McGrath and wife Kris have twin daughters Kate and Addison, born in 2006, and son Hunter, born in 2008.

Marshall update

Williams said he has “no idea” if Kendall Marshall will play against Ohio or Sunday if the Heels make it that far.

“If he comes running in and jumps down and does 10 right-handed pushups on his right hand, then I’ll say I’ll probably play his rear end,” Williams said. “But I don’t expect that to happen. The guy can’t brush his teeth right now.”

Nice dunk

About 2,000 fans attended KU’s afternoon shootaround at Edward Jones Dome.

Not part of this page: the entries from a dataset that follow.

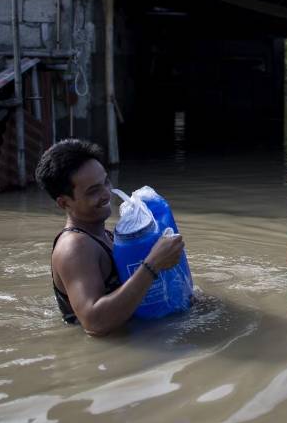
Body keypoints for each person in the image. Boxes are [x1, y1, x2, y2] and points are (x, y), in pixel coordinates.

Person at [36, 139, 185, 335]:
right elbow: (94, 322)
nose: (106, 193)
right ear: (64, 203)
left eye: (105, 181)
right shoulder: (74, 247)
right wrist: (153, 263)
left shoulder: (106, 235)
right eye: (93, 191)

Highlight was Tyshawn Taylor throwing the ball off the shot clock to a trailing Justin Wesley, who slammed for the fans to conclude the action.

T-Rob says

KU’s Thomas Robinson on his motivation last summer:“Me proving to people outside of Kansas’ program that I am a good player, that I felt like I deserved to be named among the top players of the country. And as far as working on my game, I just wanted to get better at everything. So I don’t really try to get great at one thing. It’s something that I just try to work on every single aspect of my game.”


Travis Releford and Robinson on distractions during the tourney: Releford: “I would just have to say our family, maybe. Because they probably are the biggest distraction right now, worried about tickets and telling us to do things that we haven’t been doing like throughout the season. So maybe them and our friends. We keep them out the way and stay in our circle, our team, and coaches, and just do what we have been doing to get here. We should be fine.”

Robinson: “Everybody thinks they’re coach (Bill) Self this year, so we get all kinds of crazy texts and people telling you what to do. So we just try to stay away from it and stay within ourselves, and we can put them off for a couple more weeks.”

Self on upsets

“I don’t think there’s really any upsets this time of year, like a lot of the so-called prognosticators think there is. Once you get to this weekend, all the teams are good. So there may be minor ones, but they’re not major upsets this time of year.

“I’ll be honest, we did not play our best (Sunday in win over Purdue). I think Purdue had a lot to do with that, but we played tough. I think sometimes coaches take more pride when their team plays tough than when things aren’t going their way, kind of figures it out, then when they do it’s easy. We tell our guys, it’s not hard to have a good attitude and a great outlook if everything’s going perfect for you. The key is when it doesn’t go perfect for you, how are you going to respond, and I thought our guys responded well in that area.”

Ellis honored

KU signee Perry Ellis on Thursday was named Kansas Gatorade Player of the Year for the fourth straight year, the only prep in Kansas history to win the award four times.